━━━ RECORDS FOR THIS EXERCISE

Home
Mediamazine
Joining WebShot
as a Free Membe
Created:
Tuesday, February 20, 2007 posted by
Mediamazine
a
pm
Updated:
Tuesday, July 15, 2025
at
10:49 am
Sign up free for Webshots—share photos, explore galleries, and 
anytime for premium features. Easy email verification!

━━━━━━

TO-DO ITEM >> Recast every line of the records above as a Markdown table with the columns Row and Line. Number the rows in order and omit blank lines.

TASK SOLUTION >>
| Row | Line |
|---|---|
| 1 | Home |
| 2 | Mediamazine |
| 3 | Joining WebShot |
| 4 | as a Free Membe |
| 5 | Created: |
| 6 | Tuesday, February 20, 2007 posted by |
| 7 | Mediamazine |
| 8 | a |
| 9 | pm |
| 10 | Updated: |
| 11 | Tuesday, July 15, 2025 |
| 12 | at |
| 13 | 10:49 am |
| 14 | Sign up free for Webshots—share photos, explore galleries, and  |
| 15 | anytime for premium features. Easy email verification! |